The plot was uncovered when an American former narcotics agent living and working in the Middle East was shopping in two of the largest malls in the region. Over a two-day period, the former agent -- trained in surveillance -- noticed groups of men who were clean-cut and well-built and carried themselves like paramilitary fighters. They seemed to be staking out the malls, he said.
"It just looked wrong," he said. "They were cleanshaven men walking in military style, and they weren't looking at girls or shopping."

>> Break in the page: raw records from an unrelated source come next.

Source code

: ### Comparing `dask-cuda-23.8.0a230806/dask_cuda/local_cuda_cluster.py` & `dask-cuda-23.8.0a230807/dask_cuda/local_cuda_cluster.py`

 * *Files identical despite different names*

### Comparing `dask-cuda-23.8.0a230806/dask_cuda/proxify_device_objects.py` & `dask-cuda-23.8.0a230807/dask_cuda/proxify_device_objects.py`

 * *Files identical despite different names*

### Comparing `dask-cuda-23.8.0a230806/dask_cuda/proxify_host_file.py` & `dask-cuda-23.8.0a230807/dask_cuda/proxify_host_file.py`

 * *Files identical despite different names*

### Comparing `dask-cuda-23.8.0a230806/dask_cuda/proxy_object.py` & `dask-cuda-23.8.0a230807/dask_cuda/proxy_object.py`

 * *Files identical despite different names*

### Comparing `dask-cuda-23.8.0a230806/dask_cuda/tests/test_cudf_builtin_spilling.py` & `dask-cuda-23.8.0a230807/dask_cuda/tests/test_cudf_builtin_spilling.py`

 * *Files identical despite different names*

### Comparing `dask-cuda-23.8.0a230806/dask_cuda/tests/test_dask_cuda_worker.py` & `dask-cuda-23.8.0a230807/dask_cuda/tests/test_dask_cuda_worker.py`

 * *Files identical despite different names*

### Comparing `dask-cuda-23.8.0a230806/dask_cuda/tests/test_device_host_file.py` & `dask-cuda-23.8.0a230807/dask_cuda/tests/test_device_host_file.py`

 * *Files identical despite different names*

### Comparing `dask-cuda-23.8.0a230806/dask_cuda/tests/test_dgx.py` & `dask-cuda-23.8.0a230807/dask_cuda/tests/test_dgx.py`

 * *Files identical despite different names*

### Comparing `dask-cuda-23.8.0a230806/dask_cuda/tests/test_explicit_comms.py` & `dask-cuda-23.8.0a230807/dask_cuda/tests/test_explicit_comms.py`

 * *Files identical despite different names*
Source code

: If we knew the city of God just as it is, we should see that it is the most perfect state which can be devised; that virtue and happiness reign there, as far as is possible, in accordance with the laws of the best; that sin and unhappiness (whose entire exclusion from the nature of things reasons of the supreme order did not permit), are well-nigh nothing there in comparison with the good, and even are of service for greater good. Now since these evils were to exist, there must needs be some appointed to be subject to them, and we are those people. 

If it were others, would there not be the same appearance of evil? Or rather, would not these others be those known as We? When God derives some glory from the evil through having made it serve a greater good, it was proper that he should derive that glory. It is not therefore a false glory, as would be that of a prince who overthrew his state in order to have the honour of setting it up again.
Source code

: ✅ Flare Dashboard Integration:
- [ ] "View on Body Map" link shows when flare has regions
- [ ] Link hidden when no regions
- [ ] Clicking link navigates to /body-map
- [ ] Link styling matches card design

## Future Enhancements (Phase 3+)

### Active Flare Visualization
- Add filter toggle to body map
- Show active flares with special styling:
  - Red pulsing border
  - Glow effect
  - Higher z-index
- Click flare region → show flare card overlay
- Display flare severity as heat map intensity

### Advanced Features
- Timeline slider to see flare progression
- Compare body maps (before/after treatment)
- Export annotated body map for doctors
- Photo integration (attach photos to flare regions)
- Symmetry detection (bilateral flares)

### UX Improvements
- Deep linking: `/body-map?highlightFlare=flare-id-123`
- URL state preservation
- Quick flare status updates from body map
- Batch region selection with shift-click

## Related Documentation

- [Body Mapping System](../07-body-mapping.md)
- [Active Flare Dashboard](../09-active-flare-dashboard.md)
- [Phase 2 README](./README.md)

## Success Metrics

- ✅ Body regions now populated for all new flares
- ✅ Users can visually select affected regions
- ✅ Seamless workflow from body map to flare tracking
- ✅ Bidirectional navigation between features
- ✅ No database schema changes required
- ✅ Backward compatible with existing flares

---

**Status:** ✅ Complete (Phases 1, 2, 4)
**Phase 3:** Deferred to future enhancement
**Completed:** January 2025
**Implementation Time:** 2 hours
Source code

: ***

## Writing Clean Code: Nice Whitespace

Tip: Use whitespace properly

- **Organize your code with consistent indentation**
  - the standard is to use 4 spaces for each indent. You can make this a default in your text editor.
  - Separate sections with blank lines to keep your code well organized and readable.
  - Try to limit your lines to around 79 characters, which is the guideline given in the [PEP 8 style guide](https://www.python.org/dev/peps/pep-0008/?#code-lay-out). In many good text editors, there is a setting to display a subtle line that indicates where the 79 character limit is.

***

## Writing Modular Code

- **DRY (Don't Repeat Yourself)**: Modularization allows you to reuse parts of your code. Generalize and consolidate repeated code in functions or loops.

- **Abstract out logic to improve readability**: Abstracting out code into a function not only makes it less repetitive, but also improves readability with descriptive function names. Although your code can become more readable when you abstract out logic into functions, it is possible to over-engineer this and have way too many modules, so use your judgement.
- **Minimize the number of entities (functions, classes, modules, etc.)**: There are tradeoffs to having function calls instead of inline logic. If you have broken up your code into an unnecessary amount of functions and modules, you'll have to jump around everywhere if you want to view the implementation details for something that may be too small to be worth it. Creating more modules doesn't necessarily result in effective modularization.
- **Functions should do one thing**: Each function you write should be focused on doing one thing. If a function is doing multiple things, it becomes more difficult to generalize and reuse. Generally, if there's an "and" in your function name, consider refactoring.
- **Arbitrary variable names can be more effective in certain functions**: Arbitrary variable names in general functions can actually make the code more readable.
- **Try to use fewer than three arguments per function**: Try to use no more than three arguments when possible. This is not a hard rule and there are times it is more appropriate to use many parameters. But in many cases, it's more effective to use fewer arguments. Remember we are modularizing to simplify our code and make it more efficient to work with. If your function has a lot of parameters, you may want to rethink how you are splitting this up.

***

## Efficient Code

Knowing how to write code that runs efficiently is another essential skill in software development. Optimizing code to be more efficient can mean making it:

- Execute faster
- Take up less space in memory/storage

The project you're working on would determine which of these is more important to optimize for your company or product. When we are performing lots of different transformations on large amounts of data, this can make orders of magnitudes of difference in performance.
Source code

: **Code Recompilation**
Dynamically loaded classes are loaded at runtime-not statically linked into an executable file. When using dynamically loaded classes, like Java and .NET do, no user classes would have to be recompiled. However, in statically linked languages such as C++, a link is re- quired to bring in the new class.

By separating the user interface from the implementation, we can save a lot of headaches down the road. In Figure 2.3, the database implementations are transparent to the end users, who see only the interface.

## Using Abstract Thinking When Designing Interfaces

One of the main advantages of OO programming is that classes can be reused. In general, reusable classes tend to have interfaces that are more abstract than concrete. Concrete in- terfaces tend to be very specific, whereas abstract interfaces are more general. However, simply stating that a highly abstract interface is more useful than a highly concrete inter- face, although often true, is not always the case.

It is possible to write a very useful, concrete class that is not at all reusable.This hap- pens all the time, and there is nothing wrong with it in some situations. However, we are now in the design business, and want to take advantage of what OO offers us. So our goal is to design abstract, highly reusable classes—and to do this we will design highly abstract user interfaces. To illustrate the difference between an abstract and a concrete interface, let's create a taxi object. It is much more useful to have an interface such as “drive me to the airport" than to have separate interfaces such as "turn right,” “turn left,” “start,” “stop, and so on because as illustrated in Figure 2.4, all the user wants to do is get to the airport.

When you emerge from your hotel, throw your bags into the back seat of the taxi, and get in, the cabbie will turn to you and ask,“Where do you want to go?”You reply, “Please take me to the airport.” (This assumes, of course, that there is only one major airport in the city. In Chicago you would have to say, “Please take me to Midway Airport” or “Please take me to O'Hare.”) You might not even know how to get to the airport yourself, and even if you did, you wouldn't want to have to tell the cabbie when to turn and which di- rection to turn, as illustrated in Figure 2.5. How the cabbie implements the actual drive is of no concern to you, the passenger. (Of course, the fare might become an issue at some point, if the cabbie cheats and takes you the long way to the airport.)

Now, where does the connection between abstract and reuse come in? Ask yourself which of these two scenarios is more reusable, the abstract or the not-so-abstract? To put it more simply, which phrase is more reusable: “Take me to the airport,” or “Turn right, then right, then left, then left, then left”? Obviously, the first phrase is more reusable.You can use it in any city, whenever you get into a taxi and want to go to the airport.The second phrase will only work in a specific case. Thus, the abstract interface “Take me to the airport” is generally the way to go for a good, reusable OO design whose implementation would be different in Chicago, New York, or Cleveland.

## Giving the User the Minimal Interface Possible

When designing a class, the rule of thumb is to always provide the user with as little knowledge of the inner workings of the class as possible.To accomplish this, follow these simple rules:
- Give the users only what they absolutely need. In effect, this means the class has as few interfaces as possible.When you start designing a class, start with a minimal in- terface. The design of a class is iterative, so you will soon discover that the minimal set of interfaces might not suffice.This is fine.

He contacted local law enforcement. A short while later, counter-terrorism authorities detained about 50 men suspected of planning to attack the malls, said a security expert with firsthand knowledge of the case. The target apparently was Westerners, but the goal was to undermine the local economy and thus the government.
Saudi Arabia's relationship with Al Qaeda dates back many years, to the days when the country's intelligence service worked closely with the Taliban government in Afghanistan.
The kingdom was one of only three countries, along with Pakistan and the United Arab Emirates, to recognize the militant Afghan regime. The Saudi government looked to the Taliban as a Sunni Muslim bulwark against neighboring Iran, which is mostly rival Shiite Muslim, and poured hundreds of millions of dollars in aid and services into Afghanistan, all while that country's leadership was providing a haven to Osama bin Laden and his followers in Al Qaeda.
The Sept. 11 attacks caught the Saudis off guard. Deep suspicion, even rejection, greeted the suggestion -- driven in part by the fact that 15 of the 19 hijackers were Saudis -- that the country's system had played any role in nurturing, inspiring or financing terrorism.
But over the last two years, authorities say, Saudi Arabia has recognized some of its errors -- perhaps not directly, but implicitly -- and has worked closely with U.S. intelligence services to combat terrorism.
"The Saudis have done a great job," said the Western security expert. "That has gotten Al Qaeda very angry at them. They have wrapped up lots of cells. Lots of people are in jail."
But it is a complicated situation for the Saudis. They can try to stop big, organized terrorist strikes, but they are largely helpless in heading off individuals acting on their own and striking at so-called soft targets, such as supermarkets and schools. Security experts, diplomats and civic leaders agree that for now, the number of people seeking to strike is a small percentage of the population.